---- Excerpt provided

This project exists because understanding AI at the source level matters.
The goal is not to compete with existing frameworks. The goal is to make the internals legible — so that anyone who works through these phases comes away with a genuine understanding of what a language model is made of, one algorithm at a time.

--------
---- Information provided

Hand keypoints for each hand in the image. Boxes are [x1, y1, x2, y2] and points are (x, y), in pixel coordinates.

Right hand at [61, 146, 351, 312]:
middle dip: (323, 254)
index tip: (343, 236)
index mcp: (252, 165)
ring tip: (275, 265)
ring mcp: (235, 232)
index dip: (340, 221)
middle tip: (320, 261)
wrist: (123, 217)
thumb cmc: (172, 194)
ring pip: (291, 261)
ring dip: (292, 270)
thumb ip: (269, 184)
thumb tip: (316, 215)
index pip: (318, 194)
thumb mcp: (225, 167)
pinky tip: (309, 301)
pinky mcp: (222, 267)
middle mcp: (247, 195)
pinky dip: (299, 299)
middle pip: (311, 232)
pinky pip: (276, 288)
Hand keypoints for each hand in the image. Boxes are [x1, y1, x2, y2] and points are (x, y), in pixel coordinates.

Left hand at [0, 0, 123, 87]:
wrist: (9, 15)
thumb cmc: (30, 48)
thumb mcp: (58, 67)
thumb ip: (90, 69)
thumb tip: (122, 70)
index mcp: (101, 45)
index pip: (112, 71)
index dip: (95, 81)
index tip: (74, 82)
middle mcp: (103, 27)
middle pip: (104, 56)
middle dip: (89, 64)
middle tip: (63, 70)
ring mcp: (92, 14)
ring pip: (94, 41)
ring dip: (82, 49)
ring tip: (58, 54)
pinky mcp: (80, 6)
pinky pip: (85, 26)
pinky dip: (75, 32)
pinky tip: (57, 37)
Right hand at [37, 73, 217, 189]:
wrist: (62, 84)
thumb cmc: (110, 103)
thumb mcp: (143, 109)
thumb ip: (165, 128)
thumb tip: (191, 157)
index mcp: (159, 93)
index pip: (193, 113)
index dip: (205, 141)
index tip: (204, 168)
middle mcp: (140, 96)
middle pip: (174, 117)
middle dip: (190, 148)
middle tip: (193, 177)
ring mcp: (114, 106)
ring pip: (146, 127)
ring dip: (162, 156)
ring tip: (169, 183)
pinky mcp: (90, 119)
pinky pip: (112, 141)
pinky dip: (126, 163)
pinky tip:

--------

▶ [Directions]:
(1) According to the project description, what is the goal not?
(2) Output everything in the project description from "This project exists" down to "algorithm at a time.", word for word.
(3) List every sentence in the project description.
You will not need any of the stored data lines.

▶ [Responses by item number]:
(1) The goal is not to compete with existing frameworks.

(2)
This project exists because understanding AI at the source level matters.
The goal is not to compete with existing frameworks. The goal is to make the internals legible — so that anyone who works through these phases comes away with a genuine understanding of what a language model is made of, one algorithm at a time.

(3)
- This project exists because understanding AI at the source level matters.
- The goal is not to compete with existing frameworks.
- The goal is to make the internals legible — so that anyone who works through these phases comes away with a genuine understanding of what a language model is made of, one algorithm at a time.